- **DOCUMENT EXTRACT**:
···
Key task: Bid/No-bid

This and future posts examine critical points in the bid proposal lifecycle—opportunities to exert outsize influence on your chance of success.

The bid/no-bid decision is one of those. This point is a bit of an outlier, since it’s about whether to bid, rather than how to manage the bid effort. Still, by focusing on two decision variables, you can make a huge difference in wins.

Those variables are speed and quality.

Faster is better

We see companies routinely take two weeks or more to decide whether to bid on opportunities with six- or eight-week submission deadlines. Deciding faster has positive consequences, whichever way the decision goes. Here’s why:

  • If you decide to bid, you’ve gained a big chunk of the (typical four to six week) window for preparing a winning proposal
  • If you decide not to bid, you’ve saved time that can be invested in more promising opportunities or on other business priorities

High quality decisions maximize return on resources

Bid/no-bid decisions are intended to predict the likelihood of winning. Bidders who make better decisions deploy their proposal development resources on more promising opportunities.

A process for making high quality decisions also avoids internal divisions and lack of commitment. In the absence of such a process, there’s often no shared definition of success potential. Under these conditions, company leaders frequently push to bid on most or all opportunities despite resource constraints.

A clear process helps align stakeholders behind bid/no bid decisions, results in better decisions, and guards against weak proposals symptomatic of bid writer burnout.

What to do

Here’s how to start making faster, higher quality decisions:

  • Use the arguments above to get buy-in for a repeatable process that considers specific questions about your knowledge of the prospect and the project, likely competition and internal factors as part of your decision.
  • Involve key stakeholders and structure the process to be as transparent as possible.
  • Prepare one-page summary of each bid opportunity, so participants don’t have to wade through the entire RFP. We’ll devote a future post to bid decision summaries.
  • Download the Complex2Clear Bid/No-Bid Decision Tool and adapt it for your company’s use.

Learn over time

Document your bid/no-bid decisions and track bid outcomes against those scores. This will improve your ability to predict success and provide information to help fine-tune your decision criteria and process.
···
- **YOUR TASKS**:
1. Which two decision variables does the bid/no-bid post focus on?
2. Please reproduce the part of the bid/no-bid post starting with "Here’s how to" and going on through "transparent as possible.".
3. List every step the bid/no-bid post recommends under the heading "What to do".
The rows that come next are separate material and have no connection to the bid/no-bid post.
···
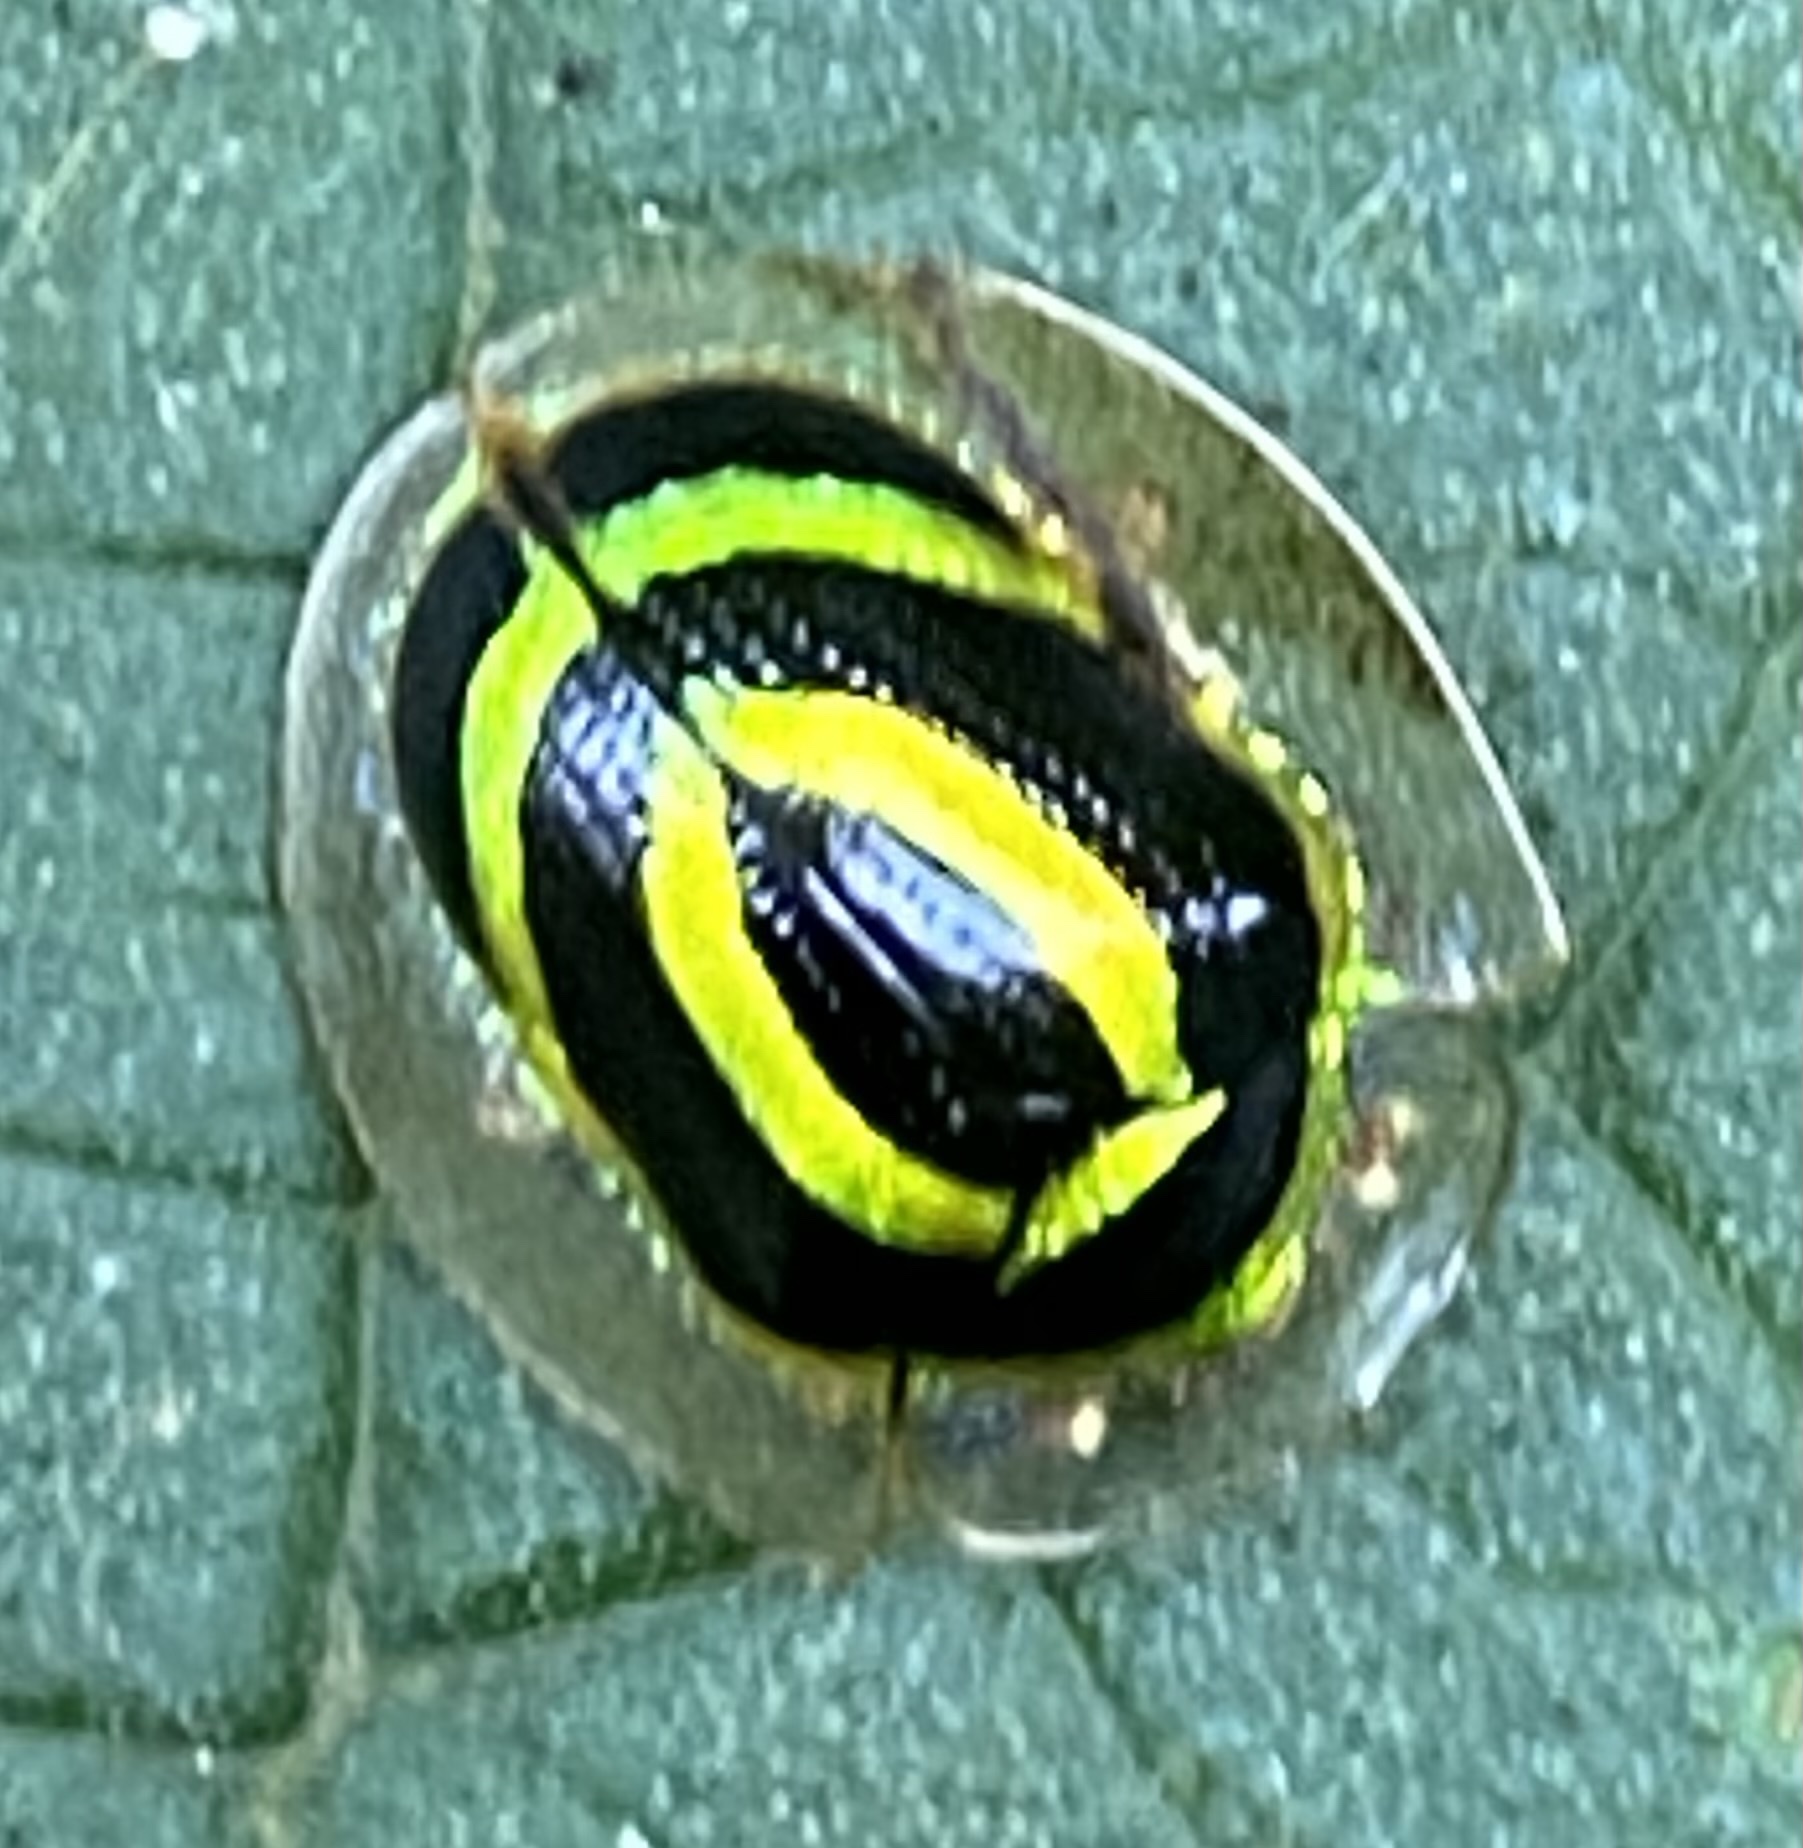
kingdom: Animalia
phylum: Arthropoda
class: Insecta
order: Coleoptera
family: Chrysomelidae
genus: Coptocycla
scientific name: Coptocycla lunifera
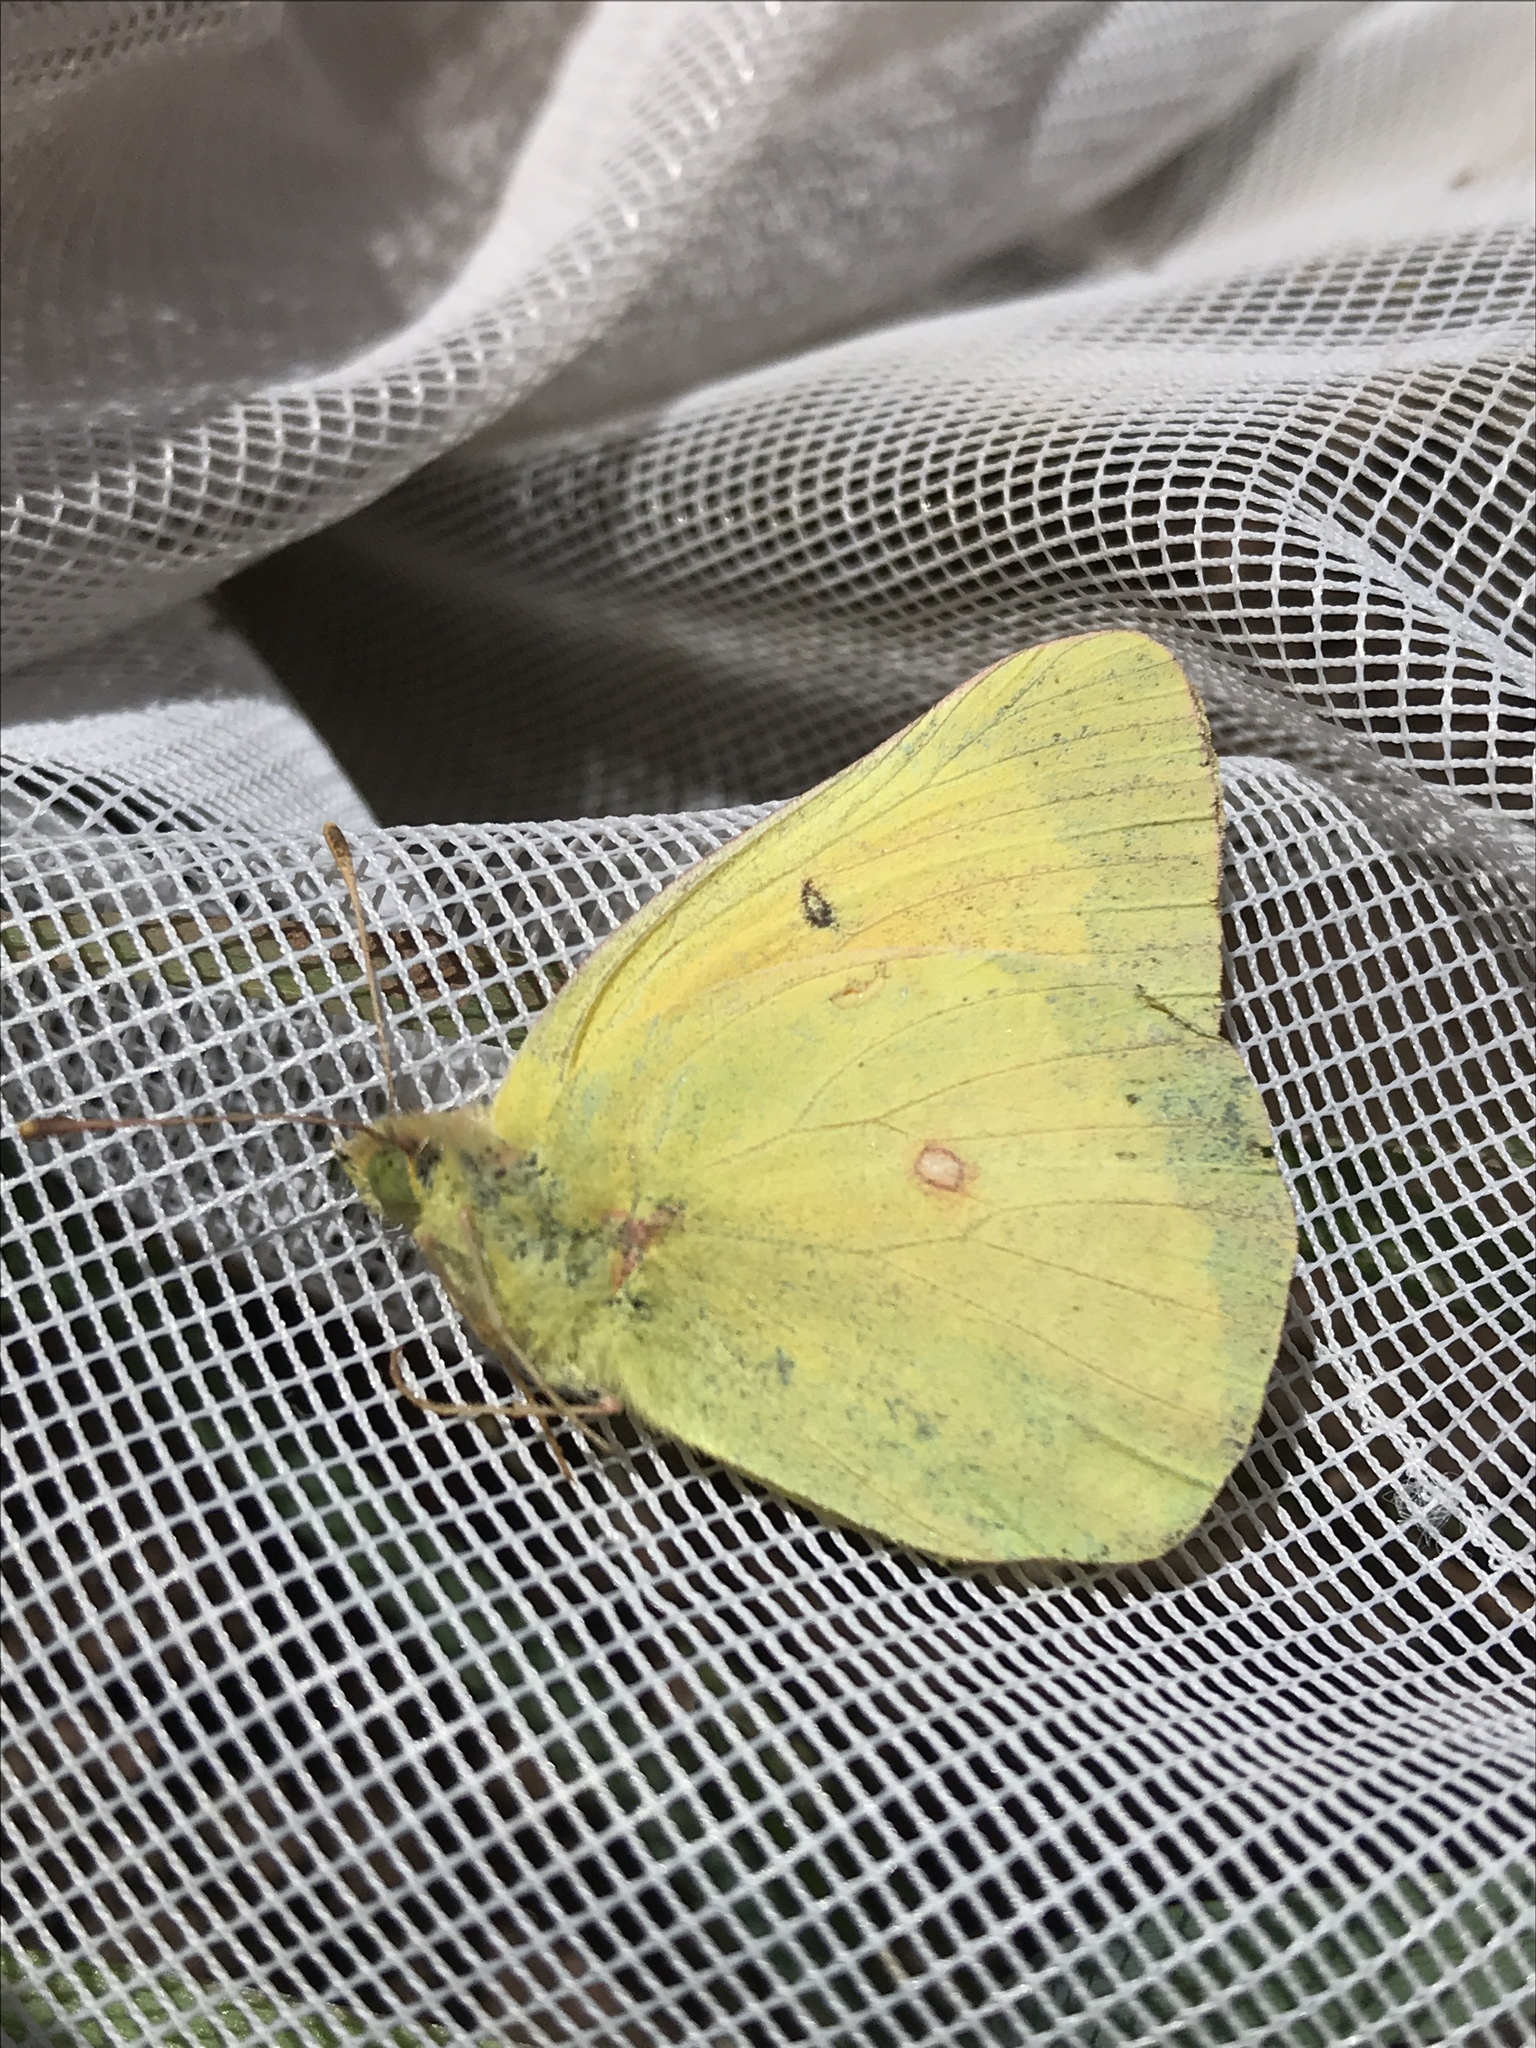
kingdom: Animalia
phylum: Arthropoda
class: Insecta
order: Lepidoptera
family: Pieridae
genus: Colias
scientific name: Colias eurytheme
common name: Alfalfa butterfly
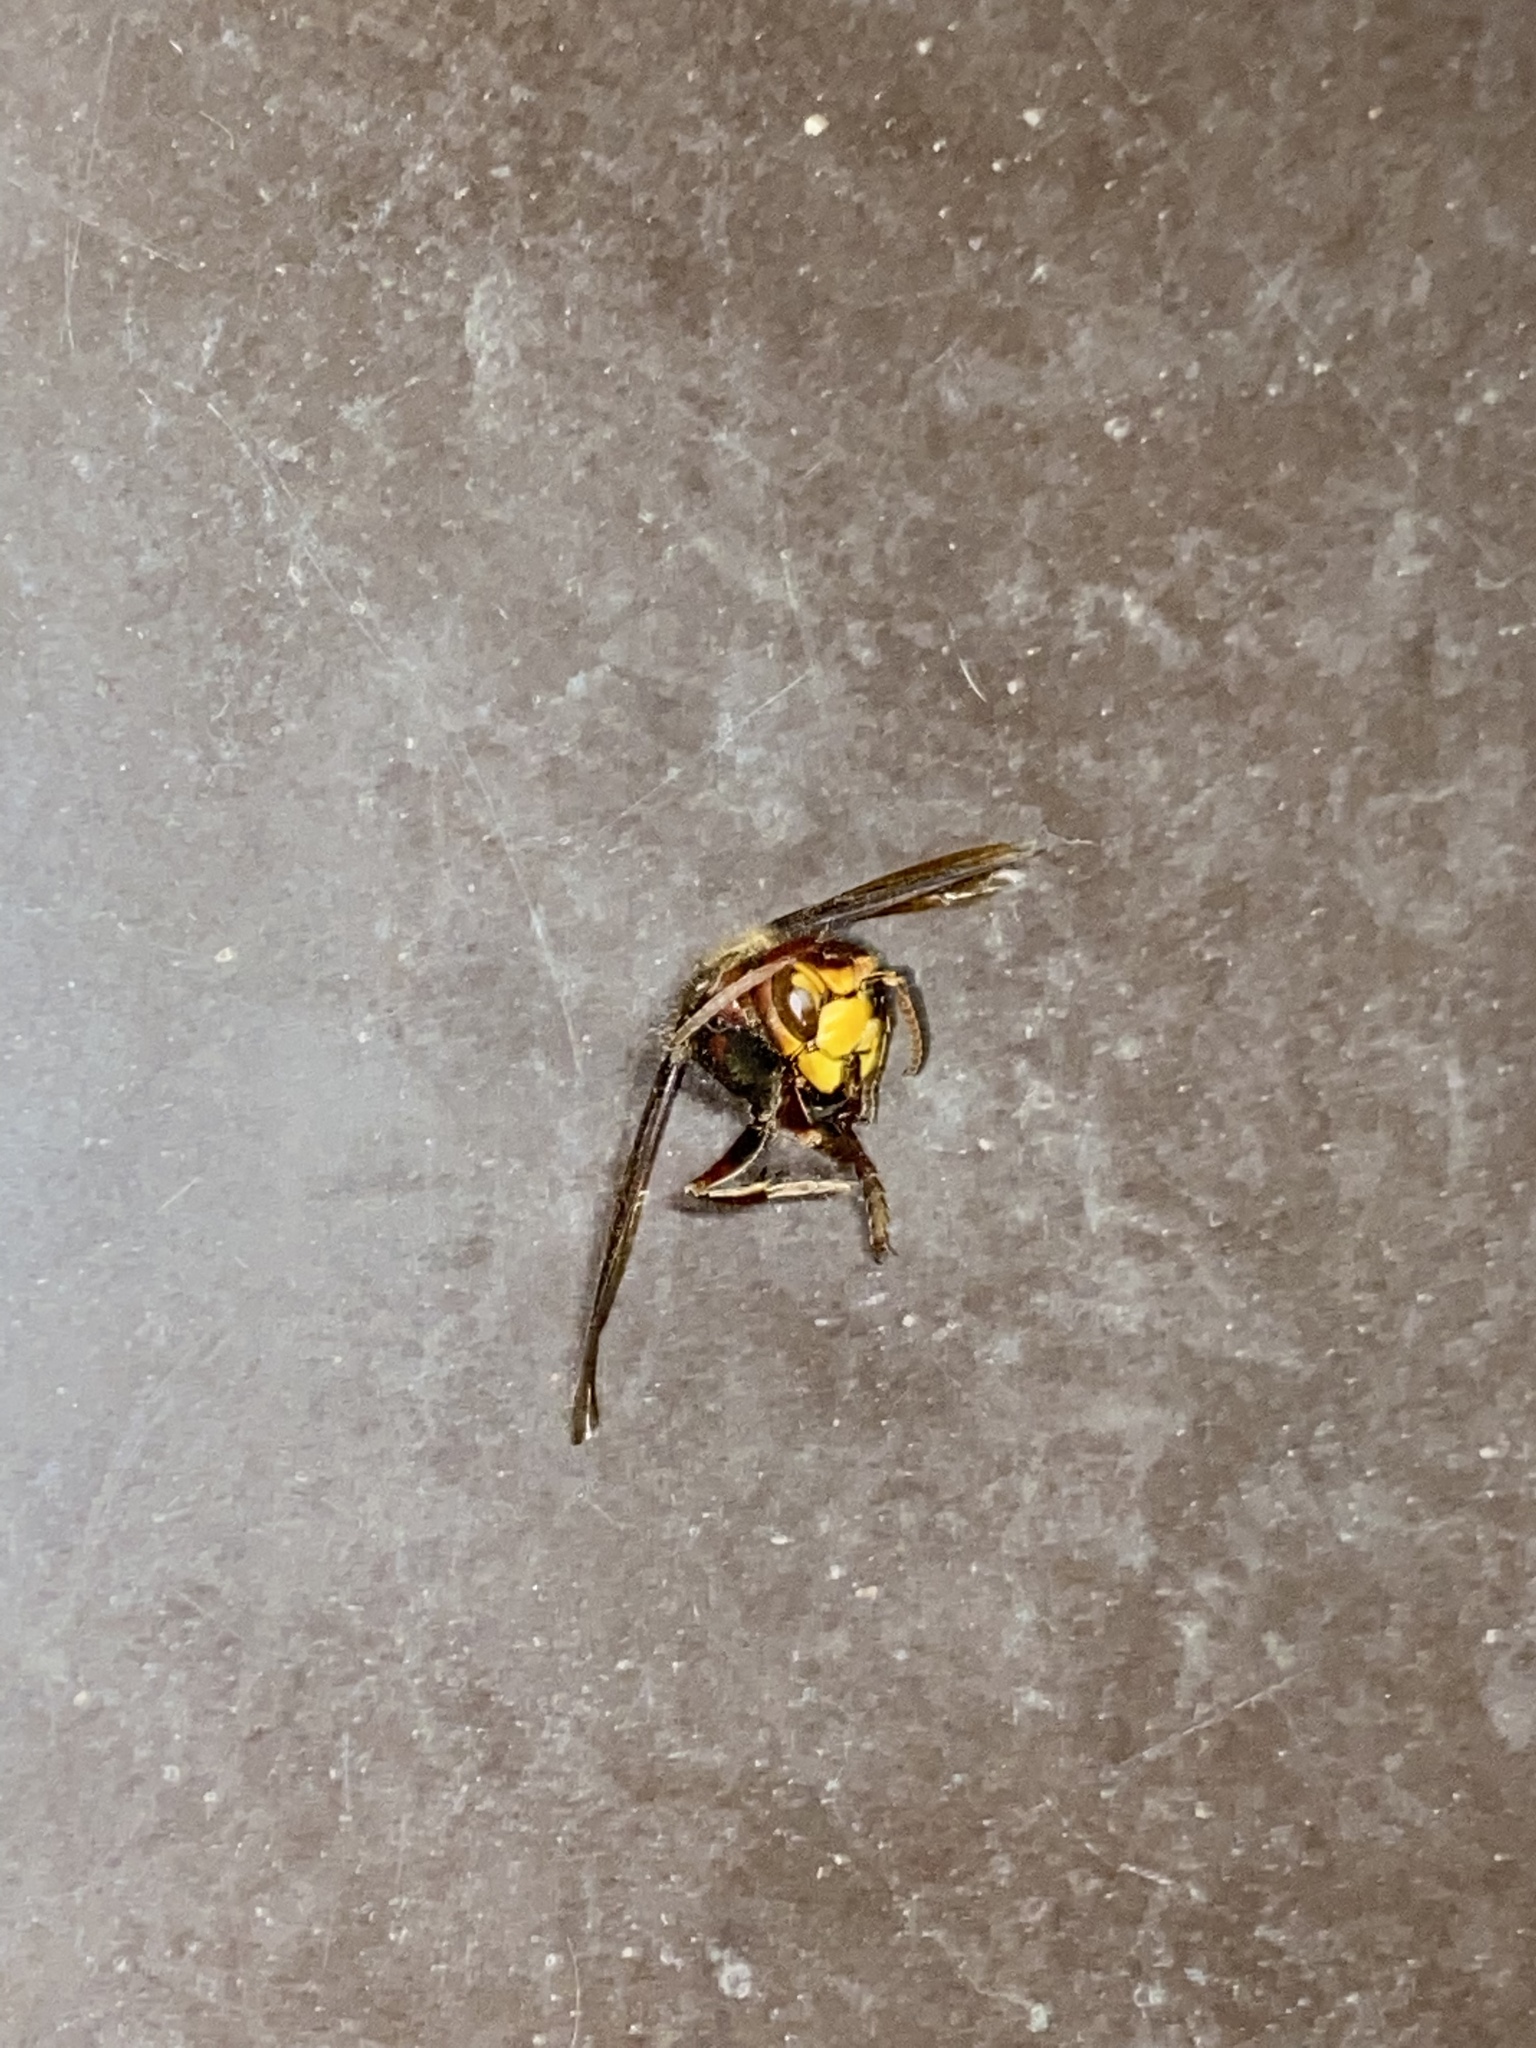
···
- **ANSWERS TO THE EXERCISE**:
1. Speed and quality.

2.
Here’s how to start making faster, higher quality decisions:

  • Use the arguments above to get buy-in for a repeatable process that considers specific questions about your knowledge of the prospect and the project, likely competition and internal factors as part of your decision.
  • Involve key stakeholders and structure the process to be as transparent as possible.

3.
- Use the arguments above to get buy-in for a repeatable process that considers specific questions about your knowledge of the prospect and the project, likely competition and internal factors.
- Involve key stakeholders and structure the process to be as transparent as possible.
- Prepare a one-page summary of each bid opportunity, so participants don't have to wade through the entire RFP.
- Download the Complex2Clear Bid/No-Bid Decision Tool and adapt it for your company's use.